» **Passage shown**:
-.-.-

Summer TV Roundup, Week 13

We’re rapidly approaching September and once we do, we’ll get a bevy of Fall series. Until then, we’re getting the last of the series being dropped on us this summer. But which series belong on your playlist? Let this weekly post be your guide as I look at the pilot and second episode of new scripted series this Summer. Don’t see a new show listed below? Check previous weeks.

Tuesdays:
Leonardo, Tuesdays at 8 p.m. on The CW (Premiered August 16)
About
: This series sees Aidan Turner playing the famed artist, Leonardo da Vinci. It’s meant to provide some background and context to his career, while having a weekly hook as da Vinci is accused of murder and a dogged detective (Freddie Highmore) is poking into his life and story. That all sounds well and good, but the final product is a snooze. The pilot was occasionally engaging but the second episode was stiff. It is a different kind of series for The CW, which is interesting, but the actual production didn’t resonate.
Pilot Grade: C+
Second Episode: C

Wednesdays:
Welcome to Wrexham, Wednesdays at 10 p.m. on FX (Premiered August 24)
About
: In this unscripted series, actors and friends Rob McElhenney and Ryan Reynolds by ownership stake in Wrexahm FC, a struggling soccer club in Whales. Their goal is to help the team make it all the way back to the Championship or Premier League. They first have to learn the game and learn the team and learn the European soccer system. This docu-series takes us through their journey, beginning back in 2020 when these two Americans purchased the team. The first two episodes, which were available to stream following the premier, focused on the initial purchase and the end of the first season, which brought changes. The rest of the eight-episode season, which airs weekly, will presumably tackle the journey moving forward. I enjoyed the idea and pace, especially the way the series paints a picture of Wrexham and the people so passionate about the soccer club.
Pilot Grade: B-
Second Episode: B-

Thursdays:
She-Hulk: Attorney at Law, Streaming Thursdays on Disney+ (Premiered August 18)
About
: She-Hulk marks two changes for the Marvel Cinematic Universe on the small screen. First, it’s a sitcom. It runs a half an hour and it’s aimed at generating laughs. Second, it moves the Marvel series release dates from Wednesday to Thursdays. The pilot finds Jennifer Walters (Tatiana Maslany) gaining some new powers thanks to an accident where her cousin, Bruce Banner (Mark Ruffalo), got his blood mixed with hers. Now, she’s a Hulk. The pilot was mostly about coming to grips with that and setting up her life as a lawyer. The second episode dove more into that life, as Jennifer loses her position with the District Attorney’s Office because she’d be a distraction. We meet her family and we travel with her as she gets a new job, connecting with a familiar face from the Hulk universe in Emil Blonsky (Tim Roth). It’s a fun nod to the stand-alone feature, and it makes for some interesting scenes. I still appreciate Maslany in the lead role and the comedy, but this one is slow to roll out the world. The episodes are crisp and it feels like a fun exploration, so I’m excited to see where it goes.

-.-.-

Can you transcribe the summer TV roundup from "We’re rapidly approaching" to "(Premiered August 16)"? The listing that comes next has no connection to the summer TV roundup.

» **Source material**:
-.-.-

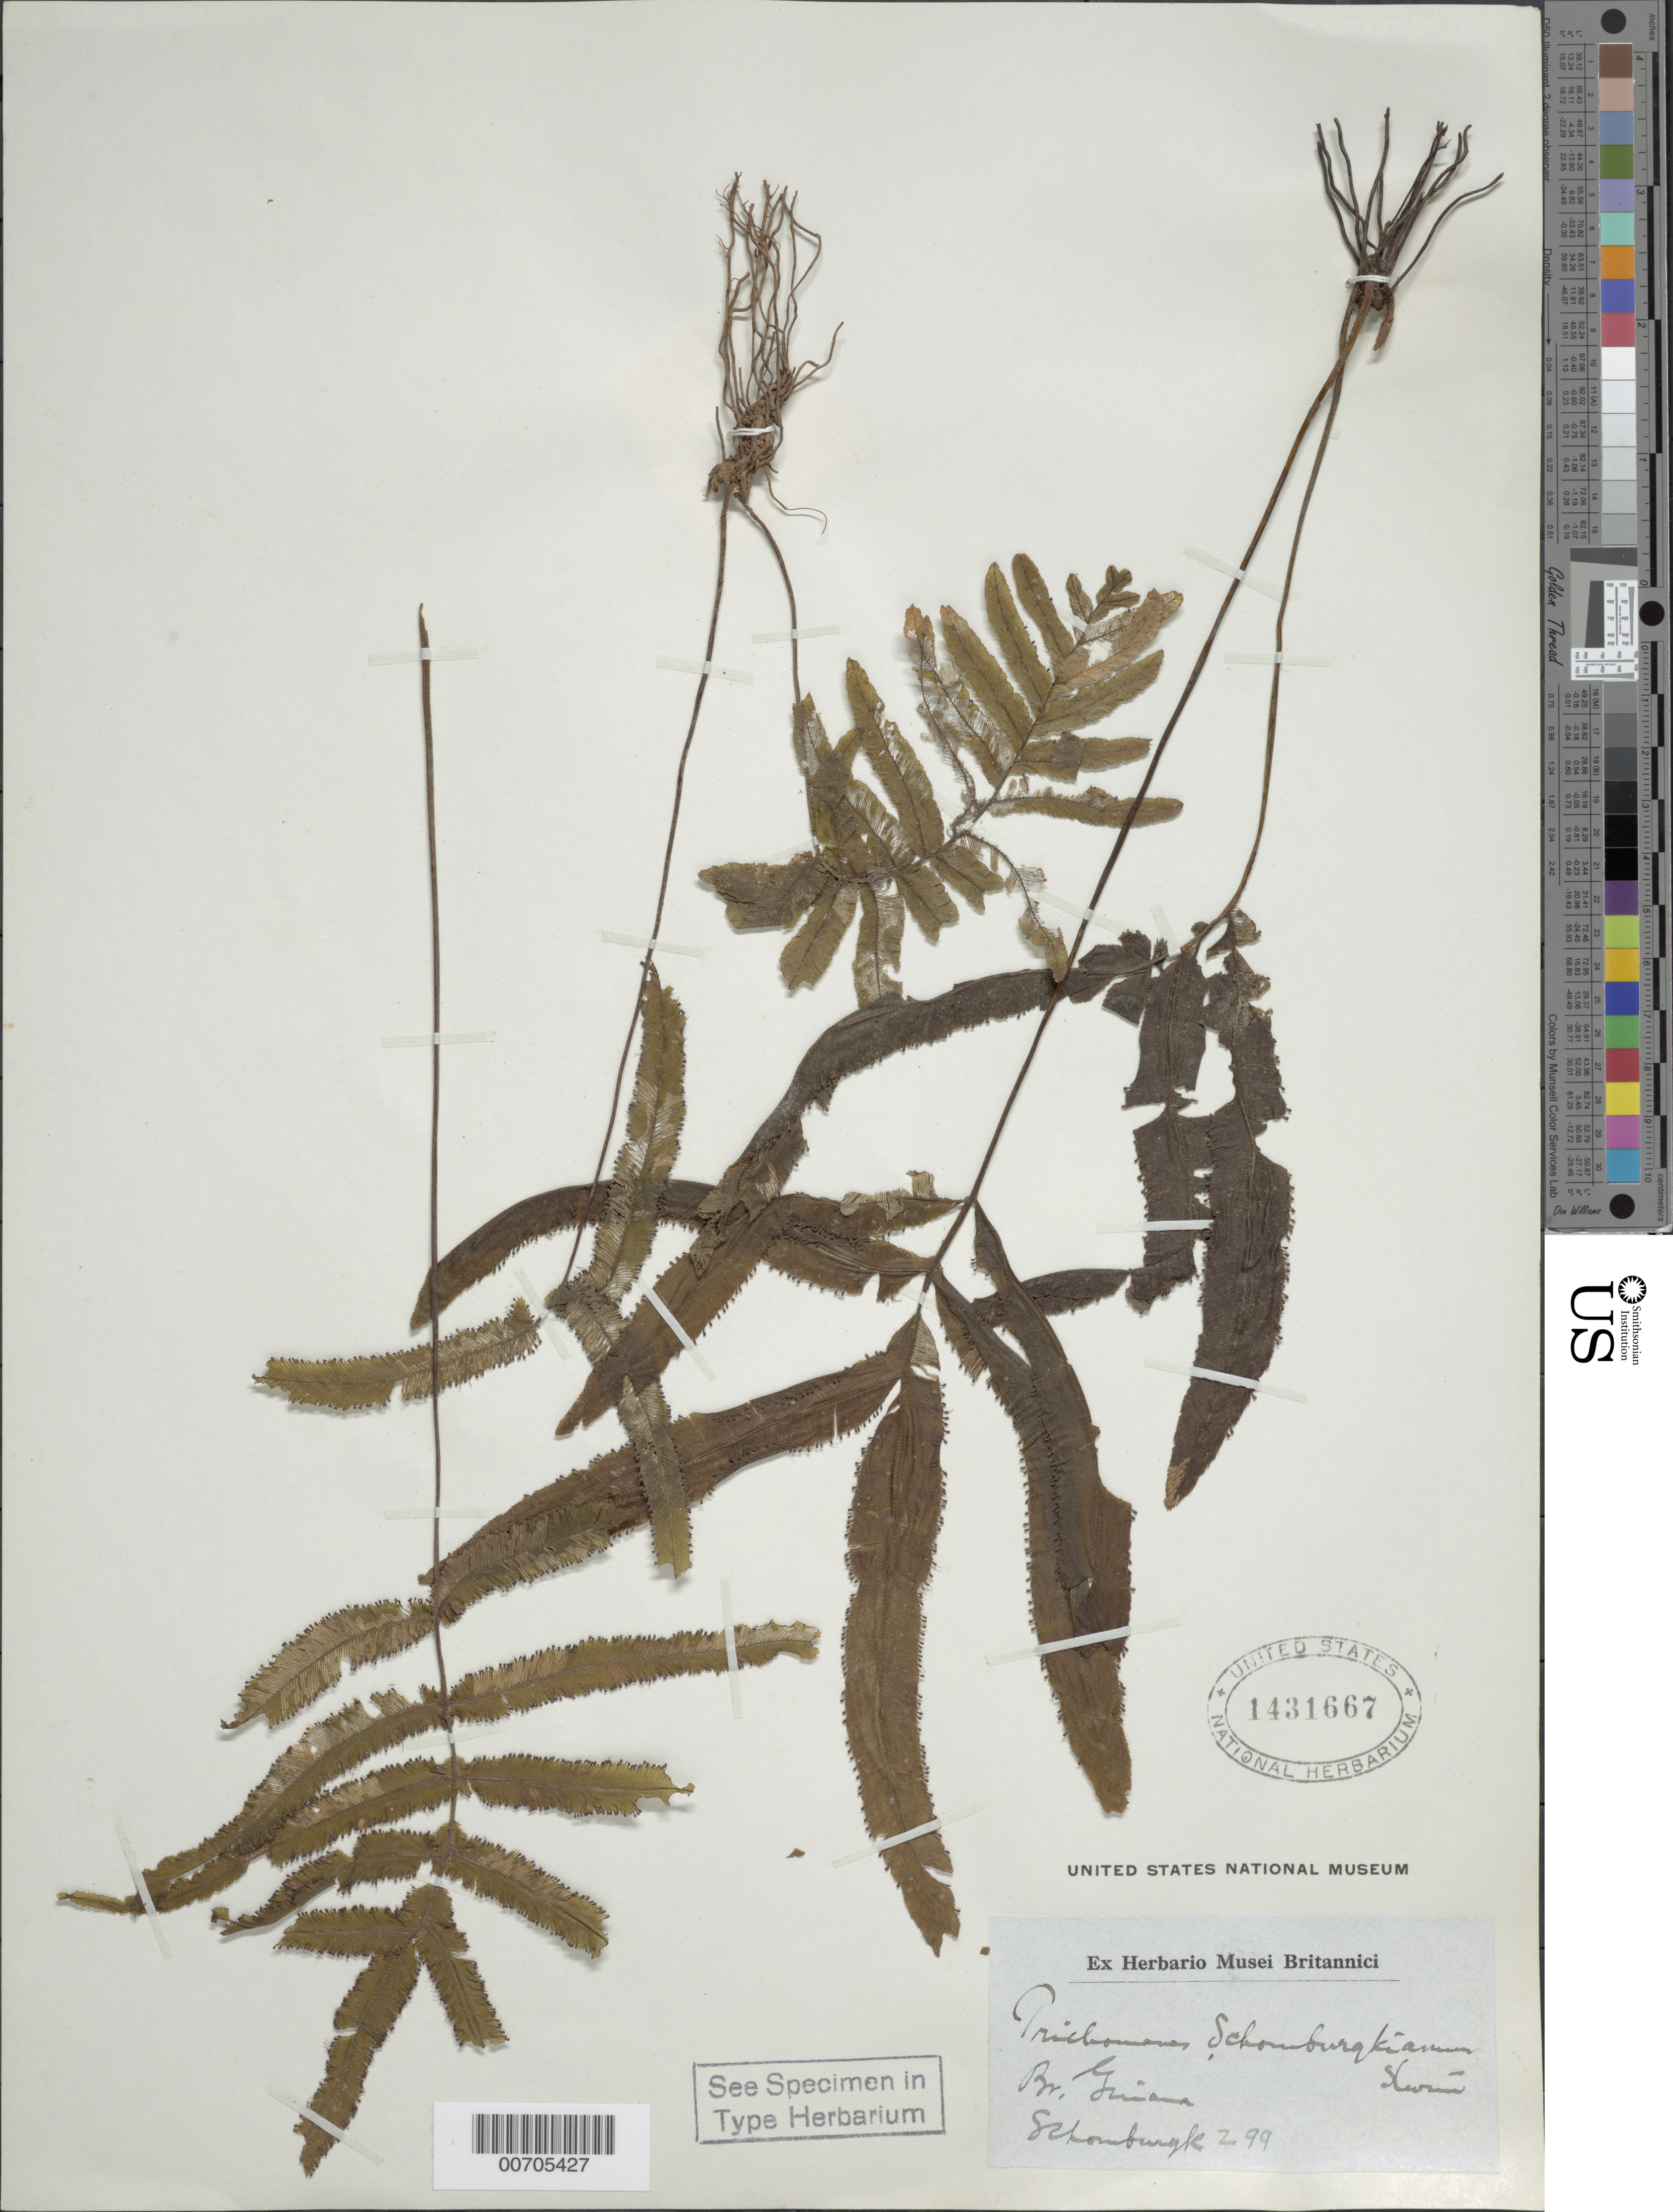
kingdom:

-.-.-

» **Written reply**:
We’re rapidly approaching September and once we do, we’ll get a bevy of Fall series. Until then, we’re getting the last of the series being dropped on us this summer. But which series belong on your playlist? Let this weekly post be your guide as I look at the pilot and second episode of new scripted series this Summer. Don’t see a new show listed below? Check previous weeks.

Tuesdays:
Leonardo, Tuesdays at 8 p.m. on The CW (Premiered August 16)